Previously we reported kinetic parameters for several PDEs, obtained by the ITC method in comparison with published kinetic data for the same PDEs, measured by tradional PDE assays (11). That data showed that many of the cyclic nucleotide analogs could act as PDE inhibitors and several were substrates, depending on the types of PDEs expressed in a paricular cell or tissue. Here we provide a somewhat expanded version of those tables by adding new data for PDE8 and PDE9 (Table I and Table II). Please note however, that K_m values for PDE8 appeared to be higher −0.63 μM than was published by other methods. Although it is not clear why this apparent descrepancy exists, it is possible that at the higher enzyme and substrate concentrations, needed for the ITC measurement, a lower affinity form of PDE8 could be formed. Also this method is inherently more accurate for higher K_m PDEs.

Table I.

Kinetic parameters of selected PDEs measured by the ITC.

	cGMP		cAMP
Enzyme	Km	Vmax	Km	Vmax
PDE1A	8.2 +/− 1.0	20 +/− 1.0	93 +/− 12	41 +/− 4.0
PDE1B	5.4 +/− 2.7	2.6 +/− 0.7	33 +/− 3.8	1.5 +/− 0.5
PDE1C	4.6 +/− 0.1	1.4 +/− 1.0	3.2 +/− 0.1	16 +/− 0.3
PDE2A	31 +/− 3.2	176 +/− 31	112 +/− 33	215 +/− 37
PDE4D	n.h.	n.h.	5.5 +/− 0.4	63 +/− 8.0
PDE5	2.0 +/− 0.5	6. +/− 1.0	201 +/− 17	20 +/− 2.9
PDE6	10 +/− 1.0	1.0 +/− 1.1	823 +/− 54	1.6 +/− 0.1
PDE8A	n.h.	n.h.	0.6 +/− 0.2	43 +/− 13
PDE9A	0.2 +/− 0.02	1.0 +/− 1.1	230 +/− 35	21 +/− 10
PDE10	1.1 +/− 0.03	1.6 +/− 0.11	0.2 +/− 0.04	0.67 +/− 0.01

Data for PDEs1-5 and PDE10 taken from Poppe et al (11) (K_m, μM; V_max, μM/min/mg, n.h. = not hydrolyzed).
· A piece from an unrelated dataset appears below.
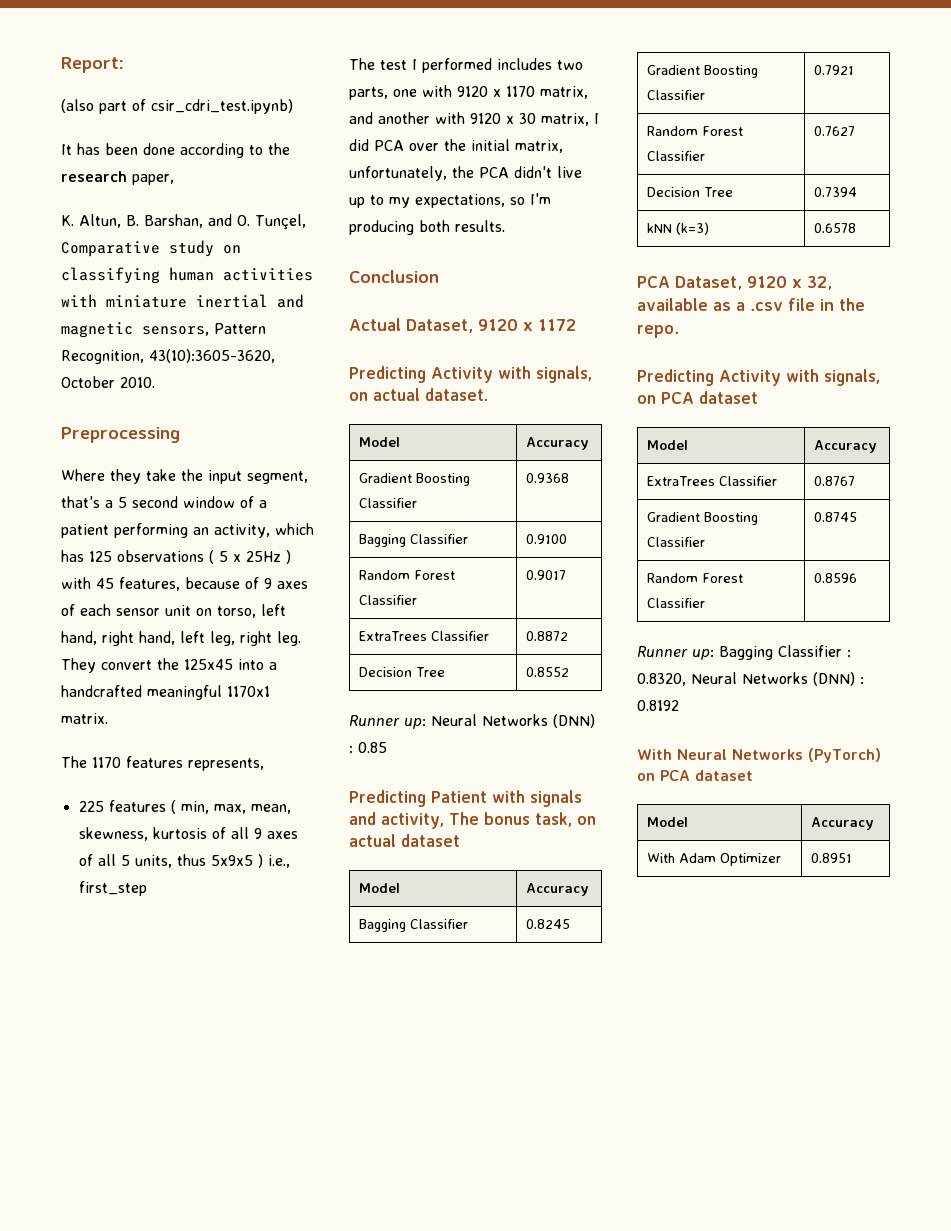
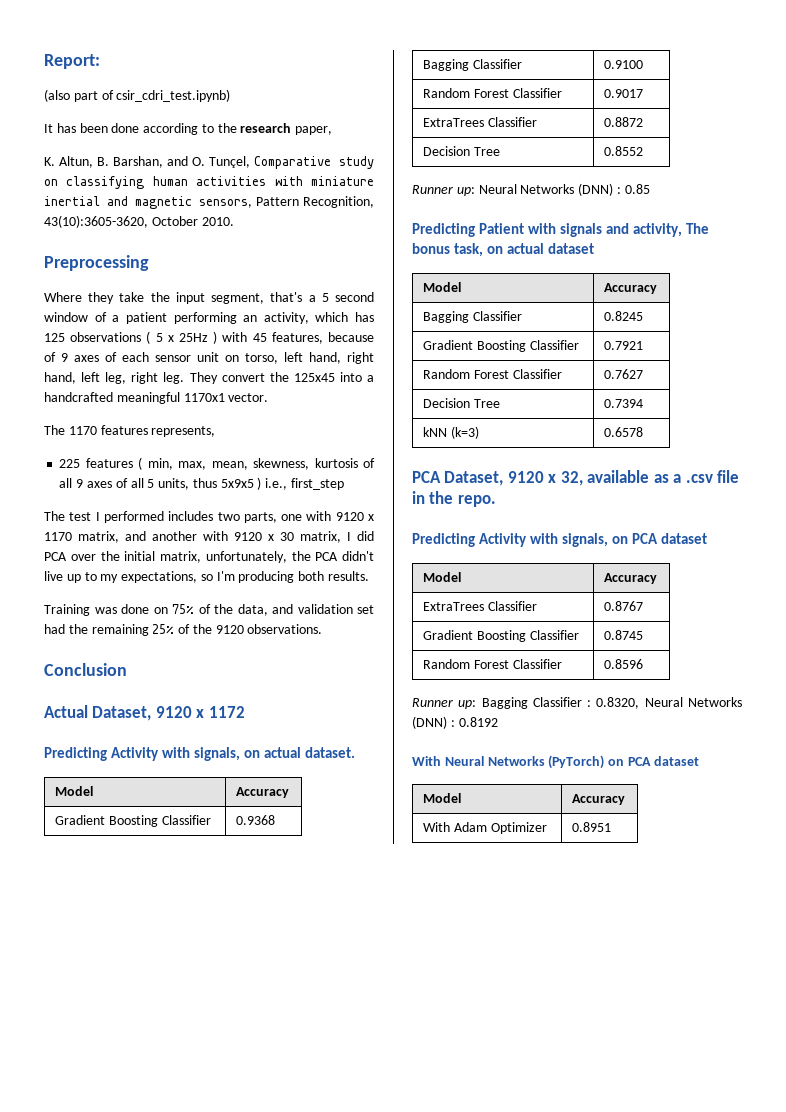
[61,713,108,724] matrix. -> [228,393,269,402] vector.
(505, 226) none -> [44,604,374,616] [44,624,323,636] // Training was done on 75% of the data, and validation set had the remaining 25% of the 9120 observations.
For PDE6 and PDE9, Vmax data, measured with cGMP as substrates, are normalized to 1.

Table II.

Properies of cyclic nucleotide analogs as PDE substrates and inhibitors by isotermal microcalorimetry. K_m data for cyclic nucleotides analogs, that can be PDE substrates, are in shaded cells, while ones, that can inhibit PDEs are in non-shaded cells and presented as K_i.

Analog	PDE1A	PDE1B	PDE1C	PDE2	PDE4	PDE5	PDE6	PDE8A	PDE9	PDE10
	Km /Ki	Km /Ki	Km /Ki	Km /Ki	Km /Ki	Km /Ki	Km /Ki	Km /Ki	Km /Ki	Km /Ki
cAMP	93.1	33.0	3.19	112	5.52	201	823	0.63	230	0.24
8Br-cAMP	32.8	63.6	18.0	38.7	54.4	23.4	68.8	n.e.	5.99	4.83
cGMP	8.23	5.35	4.64	31.0	24.5	2.01	10	n.e.	0.20	23.7
8-Br-cGMP	47.2	4.48	62.8	90.9	30.1	79.2	33	0.55	0.77	23.7
Sp-5,6-DCl-cBMPS	89.6	2.25	55.8	17.7	18.8	15.1	24.5	26.7	n.e.	4.75
6-Bnz-cAMP	n.e.	9.86	323	240	49	68.9	64.6	n.e.	2.27	45.6
8-pCPT-2-0-Me cAMP	50.5	8.57	44.2	14.5	895	3.12	3.51	4.01	n.d.	5.84
Sp-8-pCPT-2-0-Me- cAMPS	0.38	2.02	17.2	n.d.	0.82	0.4	1.05	3.08	n.d.	2.42
Rp-8-Br-cAMPS	n.e.	5.57	37.7	23.3	28.7	94.7	106	n.e.	n.d.	28.1
8-pCPT-cGMP	16.7	8.62	47.1	40	53.4	27.6	41.3	77.7	1.29	6.04
8-Br-Pet-cGMP	2.4	2.13	73.1	98.6	8.84	5.29	11.2	n.e.	n.d.	34.4
Rp-pCPT-cGMPS	42.4	2.1	32.6	52.9	137	49.7	26	7.64	n.d.	38.6
Rp-8-Br-Pet-cGMPS	n.e.	2.5	55.6	0.76	8.1	4.09	13.8	n.e.	2.28	4.98

Table II shows the selectivity and cross-reactivity of cyclic nuleotide analogs determined by the ITC method. Interestingly, 8-Br-cGMP can be a substrate for PDE8A with a K_m as low as 0.55 μM. For PDE9, 8-Br-cAMP is a reasonable substrate (K_m =5.99 μM), while 8-Br-cGMP and 8-pCPT-cGMP are potentially effective inhibitors in the cell (Ki=0.77 μM and 1.29 μM respectively).

Therefore the data obtained by the ITC, underline the importance of careful analysis of all cyclic nucleotide analogs used as probes of cAMP or cGMP siganling pathways, since these analogs could have multiple targets in different types of cells. For example the Epac selective activator, Sp-8-pCPT-2-0-Me- cAMPS, while not a substrate for any PDE is quite a good inhibitor of several of them. Similarly the slighely less effective Epac inhibitor, 8-pCPT-2-0-Me cAMP is a rather good substrate for PDE5.